Why do our US-colleagues send so many emails?
First, while the high volume of emails generated by Americans may seem excessive to a German, the practice is based on the clear understanding that within American organizations the flow of information is absolutely essential. The default view for Americans is that information sharing is the path to successful outcomes.
No team can succeed without the free, open, and efficient flow of information. In American organizations, the decision-making process is organic, defined by the back and forth, the give and take of information. Sharing information is at the heart of the process.
Successful action is the result of good decision-making, which in turn is achieved only when the full-range of decision options have been proposed, understood and evaluated. This requires having the most accurate, timely, and relevant information gleaned from a broad base of participants; Americans are constantly communicating, sharing and updating information.
Not surprisingly, we see these values reflected in American email protocol and its high volume of communication. For Americans this exchange of emails is not seen as excessive because they see it as simply part of the process of working through the issue confronting the team.
Emails are not interrupting the process, but are essential to it. They are a means to ensure that “the full-range of decision options have been proposed, understood and evaluated” and that they have “the most accurate, timely, and relevant information.” Emails are an important part of the process of give and take and back and forth that is the model of American decision-making.

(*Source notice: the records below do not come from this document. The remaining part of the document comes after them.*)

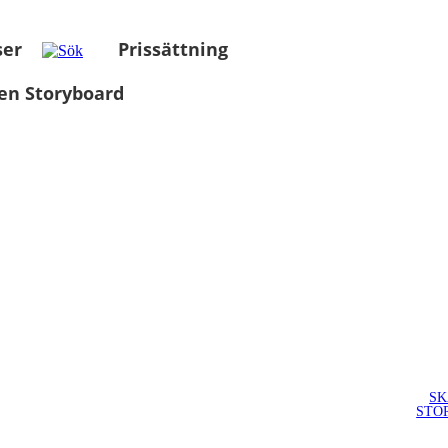
ser
Prissättning
en Storyboard
SK
STO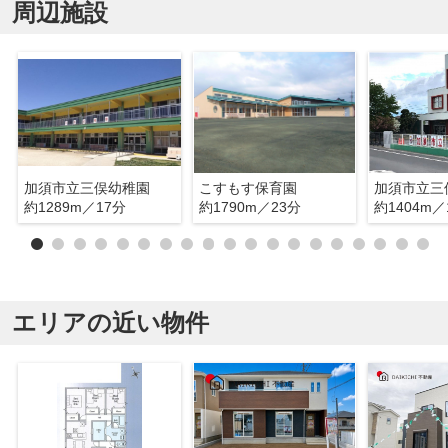
周辺施設
加須市立三俣幼稚園
こすもす保育園
加須市立三
約1289m／17分
約1790m／23分
約1404m／
エリアの近い物件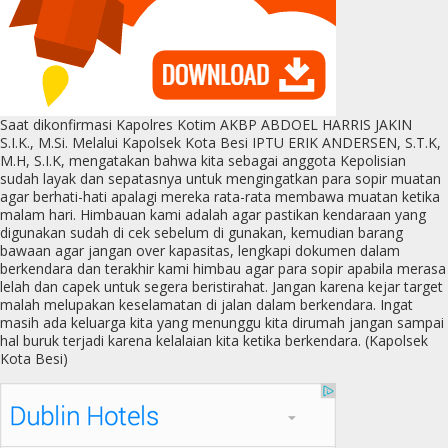
Saat dikonfirmasi Kapolres Kotim AKBP ABDOEL HARRIS JAKIN
S.I.K., M.Si. Melalui Kapolsek Kota Besi IPTU ERIK ANDERSEN, S.T.K,
M.H, S.I.K, mengatakan bahwa kita sebagai anggota Kepolisian
sudah layak dan sepatasnya untuk mengingatkan para sopir muatan
agar berhati-hati apalagi mereka rata-rata membawa muatan ketika
malam hari. Himbauan kami adalah agar pastikan kendaraan yang
digunakan sudah di cek sebelum di gunakan, kemudian barang
bawaan agar jangan over kapasitas, lengkapi dokumen dalam
berkendara dan terakhir kami himbau agar para sopir apabila merasa
lelah dan capek untuk segera beristirahat. Jangan karena kejar target
malah melupakan keselamatan di jalan dalam berkendara. Ingat
masih ada keluarga kita yang menunggu kita dirumah jangan sampai
hal buruk terjadi karena kelalaian kita ketika berkendara. (Kapolsek
Kota Besi)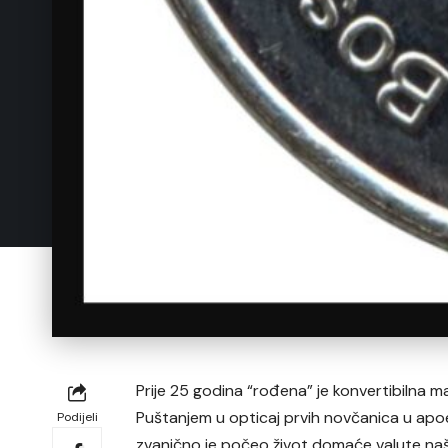
Prije 25 godina “rođena” je konvertibilna 
Puštanjem u opticaj prvih novčanica u apoen
Podijeli
zvanično je počeo život domaće valute naše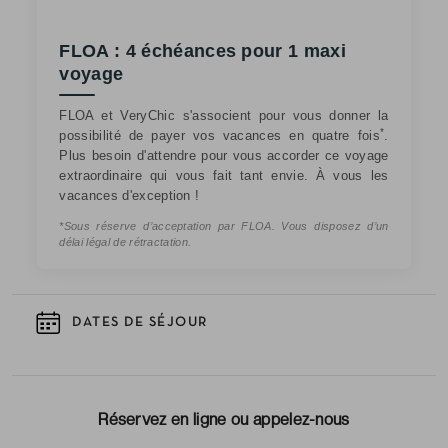
FLOA : 4 échéances pour 1 maxi
voyage
FLOA et VeryChic s'associent pour vous donner la
*
possibilité de payer vos vacances en quatre fois
.
Plus besoin d'attendre pour vous accorder ce voyage
extraordinaire qui vous fait tant envie. À vous les
vacances d'exception !
*Sous réserve d’acceptation par FLOA. Vous disposez d’un
délai légal de rétractation.
DATES DE SÉJOUR
Réservez en ligne ou appelez-nous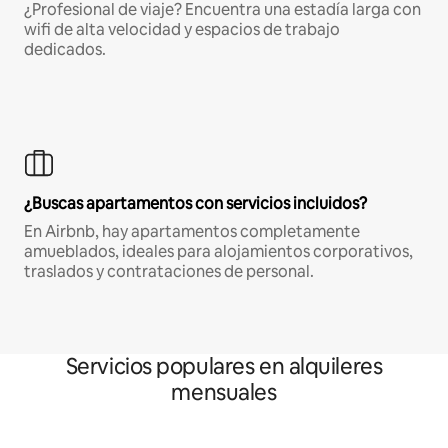
¿Profesional de viaje? Encuentra una estadía larga con
wifi de alta velocidad y espacios de trabajo
dedicados.
¿Buscas apartamentos con servicios incluidos?
En Airbnb, hay apartamentos completamente
amueblados, ideales para alojamientos corporativos,
traslados y contrataciones de personal.
Servicios populares en alquileres
mensuales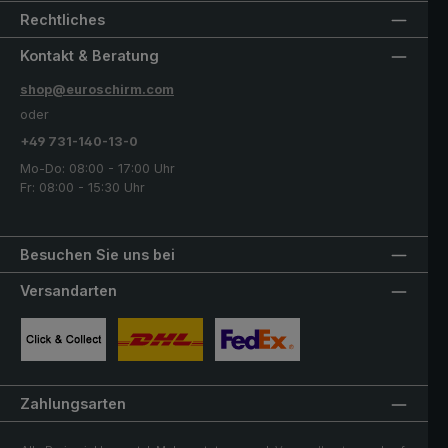
Rechtliches
Kontakt & Beratung
shop@euroschirm.com
oder
+49 731-140-13-0
Mo-Do: 08:00 - 17:00 Uhr
Fr: 08:00 - 15:30 Uhr
Besuchen Sie uns bei
Versandarten
Benutzerdefiniertes Bild 1
Benutzerdefiniertes Bild 2
Benutzerdefiniertes Bild 3
Zahlungsarten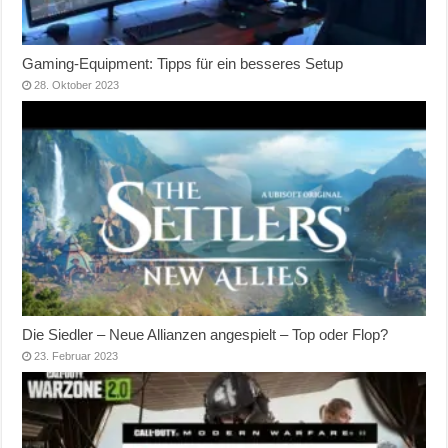
Gaming-Equipment: Tipps für ein besseres Setup
28. Oktober 2023
Die Siedler – Neue Allianzen angespielt – Top oder Flop?
23. Februar 2023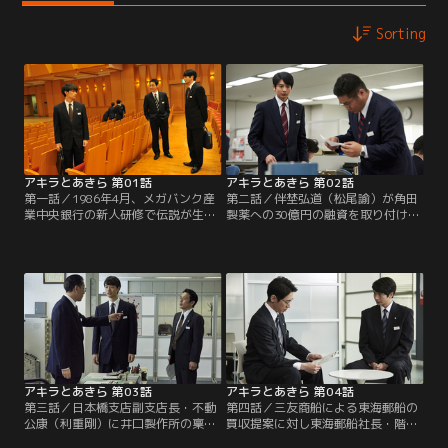
Sorting
アキラとあきら 第01話
アキラとあきら 第02話
第一話／1986年4月、メガバンク産
第二話／伴埜弘道（松尾諭）が角田
業中央銀行の新人研修で伝説が生ま
製薬への30億円の融資を取り付けて
れた。研修の最終工程で行われる実
きてから間もなくして、階堂彬は角
戦形式の融資プロジェクトで、相対
田製薬の経理部長・徳田（野間口
した階堂彬（向井理）と山崎瑛（斎
徹）から運転資金5億の融資を頼ま
藤工）。誰も想像のつかない提案を
れる。30億融資した直後の5億の追
した階堂。それを見破った山崎。お
加融資。恐れていたことが起きてし
互いの健闘を讃える二人。この時は
まったと、彬に不安がよぎる。一方
まだこれから待ち受ける過酷な“運
その頃、山崎瑛は日本橋支店融資課
命”を、二人は知る由もなかった。
で…。
アキラとあきら 第03話
アキラとあきら 第04話
第三話／日本橋支店副支店長・不動
第四話／三友商船による東海郵船の
公康（利重剛）に井口製作所の稟議
買収提案に対し東海郵船社長・階堂
書を突き返された山崎瑛。心臓病を
一磨（石丸幹二）は事業拡大で対抗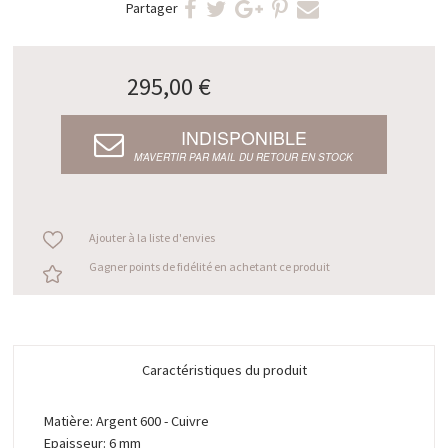
Partager
295,00 €
INDISPONIBLE
M’AVERTIR PAR MAIL DU RETOUR EN STOCK
Ajouter à la liste d'envies
Gagner points de fidélité en achetant ce produit
Caractéristiques du produit
Matière: Argent 600 - Cuivre
Epaisseur: 6 mm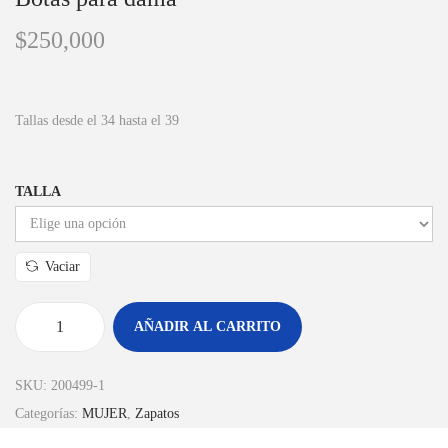
$
250,000
Tallas desde el 34 hasta el 39
TALLA
Vaciar
AÑADIR AL CARRITO
SKU:
200499-1
Categorías:
MUJER
,
Zapatos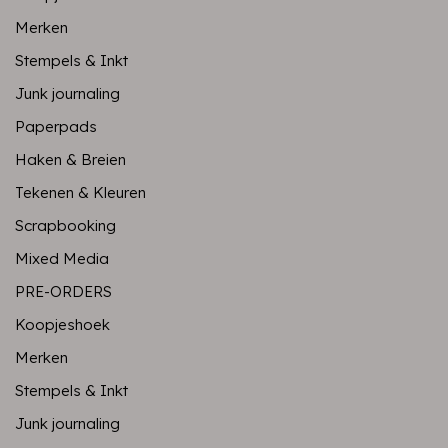
Merken
Stempels & Inkt
Junk journaling
Paperpads
Haken & Breien
Tekenen & Kleuren
Scrapbooking
Mixed Media
PRE-ORDERS
Koopjeshoek
Merken
Stempels & Inkt
Junk journaling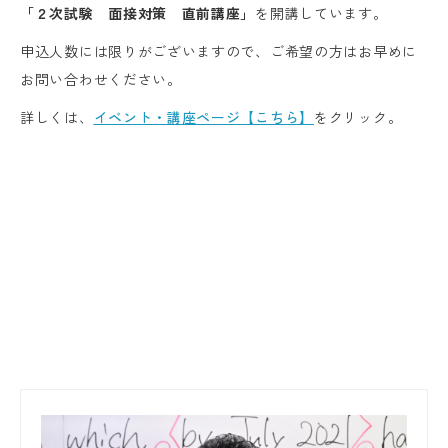
「２次試験 面接対策 直前講座」
を開講しています。
申込人数には限りがございますので、ご希望の方はお早めに
お問い合わせください。
詳しくは、
イベント・講座ページ【こちら】
をクリック。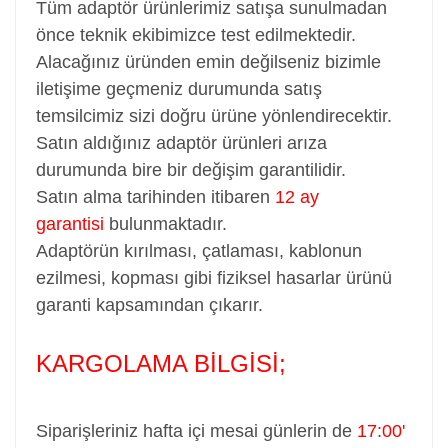
Tüm adaptör ürünlerimiz satışa sunulmadan
önce teknik ekibimizce test edilmektedir.
Alacağınız üründen emin değilseniz bizimle
iletişime geçmeniz durumunda satış
temsilcimiz sizi doğru ürüne yönlendirecektir.
Satın aldığınız adaptör ürünleri arıza
durumunda bire bir değişim garantilidir.
Satın alma tarihinden itibaren
12 ay
garantisi
bulunmaktadır.
Adaptörün kırılması, çatlaması, kablonun
ezilmesi, kopması gibi fiziksel hasarlar ürünü
garanti kapsamından çıkarır.
KARGOLAMA BİLGİSİ;
Siparişleriniz hafta içi mesai günlerin de
17:00'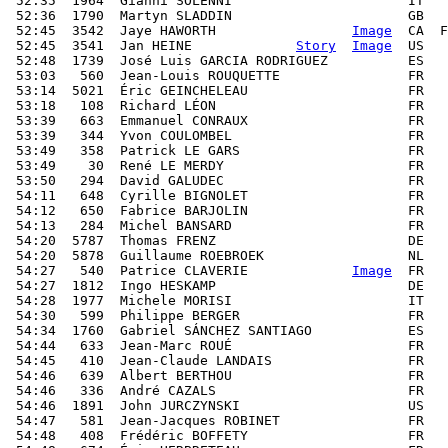
 52:35  1964  Gianni SOLENNI                      IT   
 52:36  1790  Martyn SLADDIN                      GB   
 52:45  3542  Jaye HAWORTH                 
Image
  CA  F
 52:45  3541  Jan HEINE             
Story
Image
  US   
 52:48  1739  José Luis GARCIA RODRIGUEZ          ES   
 53:03   560  Jean-Louis ROUQUETTE                FR   
 53:14  5021  Éric GEINCHELEAU                    FR   
 53:18   108  Richard LÉON                        FR   
 53:39   663  Emmanuel CONRAUX                    FR   
 53:39   344  Yvon COULOMBEL                      FR   
 53:49   358  Patrick LE GARS                     FR   
 53:49    30  René LE MERDY                       FR   
 53:50   294  David GALUDEC                       FR   
 54:11   648  Cyrille BIGNOLET                    FR   
 54:12   650  Fabrice BARJOLIN                    FR   
 54:13   284  Michel BANSARD                      FR   
 54:20  5787  Thomas FRENZ                        DE   
 54:20  5878  Guillaume ROEBROEK                  NL   
 54:27   540  Patrice CLAVERIE             
Image
  FR   
 54:27  1812  Ingo HESKAMP                        DE   
 54:28  1977  Michele MORISI                      IT   
 54:30   599  Philippe BERGER                     FR   
 54:34  1760  Gabriel SÁNCHEZ SANTIAGO            ES   
 54:44   633  Jean-Marc ROUÉ                      FR   
 54:45   410  Jean-Claude LANDAIS                 FR   
 54:46   639  Albert BERTHOU                      FR   
 54:46   336  André CAZALS                        FR   
 54:46  1891  John JURCZYNSKI                     US   
 54:47   581  Jean-Jacques ROBINET                FR   
 54:48   408  Frédéric BOFFETY                    FR   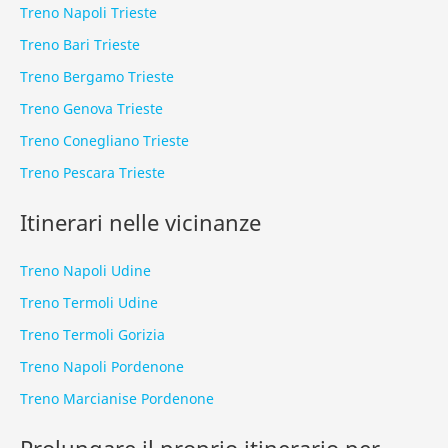
Treno Napoli Trieste
Treno Bari Trieste
Treno Bergamo Trieste
Treno Genova Trieste
Treno Conegliano Trieste
Treno Pescara Trieste
Itinerari nelle vicinanze
Treno Napoli Udine
Treno Termoli Udine
Treno Termoli Gorizia
Treno Napoli Pordenone
Treno Marcianise Pordenone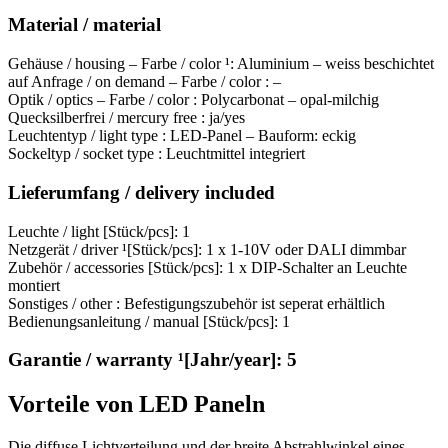
Material / material
Gehäuse / housing – Farbe / color ¹: Aluminium – weiss beschichtet
auf Anfrage / on demand – Farbe / color : –
Optik / optics – Farbe / color : Polycarbonat – opal-milchig
Quecksilberfrei / mercury free : ja/yes
Leuchtentyp / light type : LED-Panel – Bauform: eckig
Sockeltyp / socket type : Leuchtmittel integriert
Lieferumfang / delivery included
Leuchte / light [Stück/pcs]: 1
Netzgerät / driver ¹[Stück/pcs]: 1 x 1-10V oder DALI dimmbar
Zubehör / accessories [Stück/pcs]: 1 x DIP-Schalter an Leuchte
montiert
Sonstiges / other : Befestigungszubehör ist seperat erhältlich
Bedienungsanleitung / manual [Stück/pcs]: 1
Garantie / warranty ¹[Jahr/year]: 5
Vorteile von LED Paneln
Die diffuse Lichtverteilung und der breite Abstrahlwinkel eines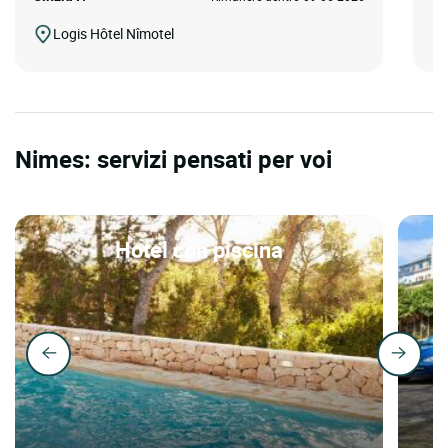
Logis Hôtel Nîmotel
Nimes: servizi pensati per voi
Hotel con piscina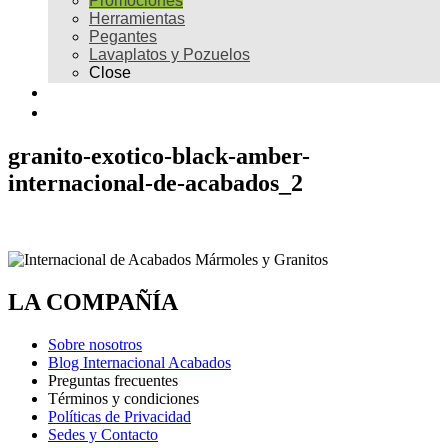
Promociones
Herramientas
Pegantes
Lavaplatos y Pozuelos
Close
Galería
Contacto
granito-exotico-black-amber-
internacional-de-acabados_2
LA COMPAÑÍA
Sobre nosotros
Blog Internacional Acabados
Preguntas frecuentes
Términos y condiciones
Políticas de Privacidad
Sedes y Contacto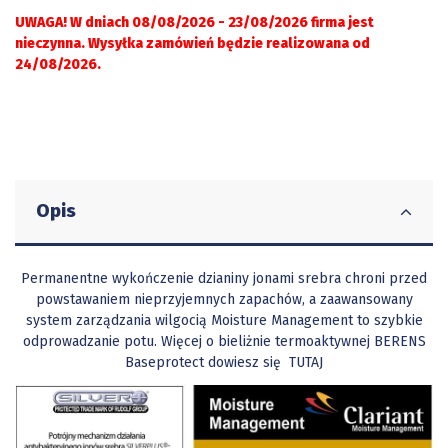
UWAGA! W dniach 08/08/2026 - 23/08/2026 firma jest
nieczynna. Wysyłka zamówień będzie realizowana od
24/08/2026.
Opis
Permanentne wykończenie dzianiny jonami srebra chroni przed
powstawaniem nieprzyjemnych zapachów, a zaawansowany
system zarządzania wilgocią Moisture Management to szybkie
odprowadzanie potu. Więcej o bieliżnie termoaktywnej BERENS
Baseprotect dowiesz się
TUTAJ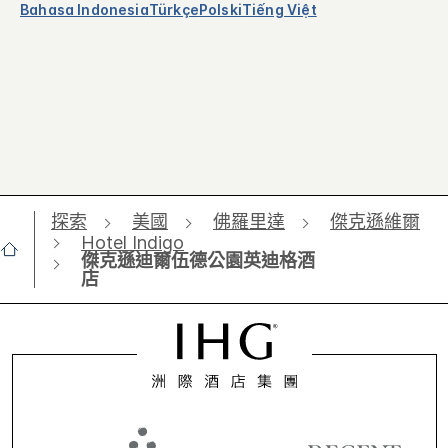
Bahasa Indonesia
Türkçe
Polski
Tiếng Việt
探索
美國
佛羅里達
傑克遜維爾
Hotel Indigo
傑克遜迪爾伍德公園英迪格酒
店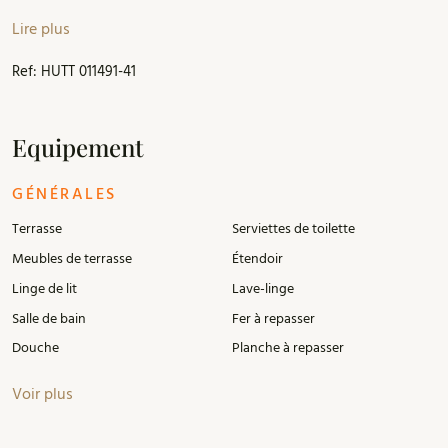
IMPORTANT: le bâtiment n'a pas d'ascenseur. L'appartement
Lire plus
est situé au tresième étage.
Ref: HUTT 011491-41
Equipement
GÉNÉRALES
Terrasse
Serviettes de toilette
Meubles de terrasse
Étendoir
Linge de lit
Lave-linge
Salle de bain
Fer à repasser
Douche
Planche à repasser
Voir plus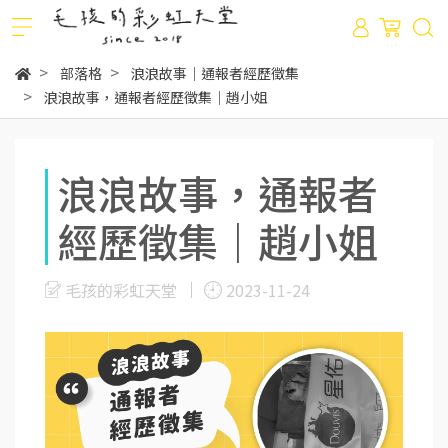
部落格
浪浪故事｜通報者經歷徵集
浪浪故事，通報者經歷徵集｜趙小姐
浪浪故事，通報者
經歷徵集｜趙小姐
毛孩的彩虹天堂
2023-11-24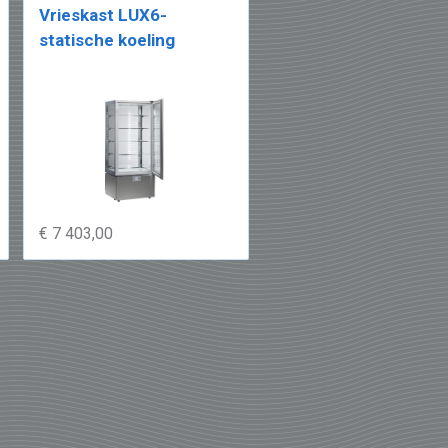
Vrieskast LUX6-
statische koeling
€ 7 403,00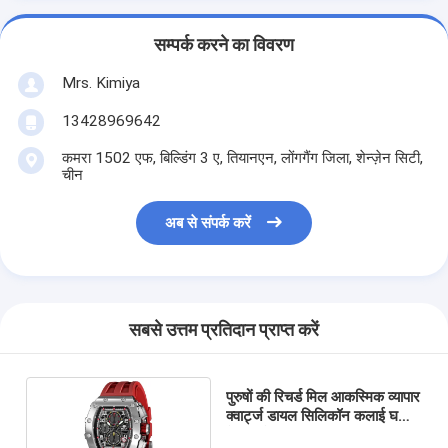
सम्पर्क करने का विवरण
Mrs. Kimiya
13428969642
कमरा 1502 एफ, बिल्डिंग 3 ए, तियानएन, लोंगगैंग जिला, शेन्ज़ेन सिटी,
चीन
अब से संपर्क करें
सबसे उत्तम प्रतिदान प्राप्त करें
पुरुषों की रिचर्ड मिल आकस्मिक व्यापार
क्वार्ट्ज डायल सिलिकॉन कलाई घड़ी
देखता है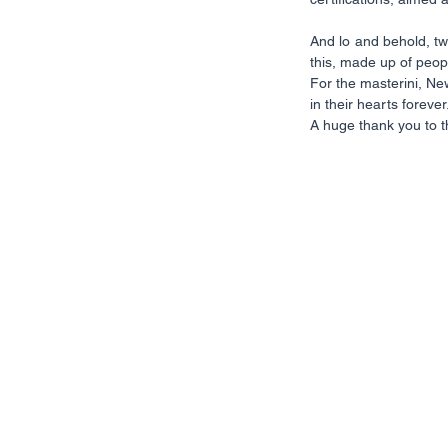
And lo and behold, two
this, made up of peopl
For the masterini, Ne
in their hearts forever
A huge thank you to th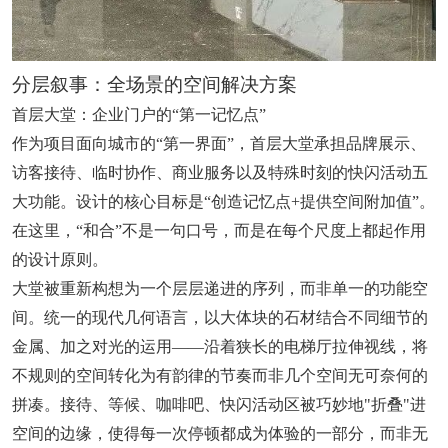
分层叙事：全场景的空间解决方案
首层大堂：企业门户的“第一记忆点”
作为项目面向城市的“第一界面”，首层大堂承担品牌展示、
访客接待、临时协作、商业服务以及特殊时刻的快闪活动五
大功能。设计的核心目标是“创造记忆点+提供空间附加值”。
在这里，“和合”不是一句口号，而是在每个尺度上都起作用
的设计原则。
大堂被重新构想为一个层层递进的序列，而非单一的功能空
间。统一的现代几何语言，以大体块的石材结合不同细节的
金属、加之对光的运用——沿着狭长的电梯厅拉伸视线，将
不规则的空间转化为有韵律的节奏而非几个空间无可奈何的
拼凑。接待、等候、咖啡吧、快闪活动区被巧妙地"折叠"进
空间的边缘，使得每一次停顿都成为体验的一部分，而非无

Second, Americans as a people have it in their cultural DNA to be information sharers. Think of the iconic American town hall; when in doubt Americans communicate. In fact, they often are over-communicators. Simply observe what they reveal to each other as strangers meeting in the supermarket, café, train station, or sitting next to each other on an airplane. Sharing information just comes naturally. Is it any surprise then that most, if not all, of the major trends, tools and platforms in today’s world of communication have their origins in the United States: Facebook, Twitter, Wikipedia, Google, the list goes on and on.
Third, we’ve all heard the colorful figure of speech “cover your ass”, meaning: do what you can to avoid being blamed for something which goes wrong. As emails provide a record of actions taken, we can assume that the CYA reflex may contribute in some part to the volume of American emails. Americans are aware that sending an email is one way to show at a later time that action was taken. It’s a form of documentation, of proof.
Fourth, email provides a form of documentation in the more pragmatic sense of record-keeping. Instead of keeping notes, one can simply save emails which then can serve as a portable filing system that is always at hand. Email becomes a convenient way to document promises, agreements, decisions, etc., and to keep one informed about the flow and status of things.
Finally, using email may be seen as showing politeness or extending respect. Walking over to consult a colleague or calling on the phone without warning, may constitute an unwelcomed interruption. For this reason, American colleagues who work on the same floor will often still opt to send an email.
Why? Because it does not interrupt that colleague’s work. It does not demand that they stop what they were doing to respond to a question or request. Sending an email is a way to avoid putting them “on the spot” without warning. The outreach by email allows the colleague time to address the issue and to give a considered response. Its subtext might read: “Dear Colleague, I need to speak with you about something or I need something from you or I have something for you, but do not want to interrupt you. Please get back to me if and when you have time. Thank you.”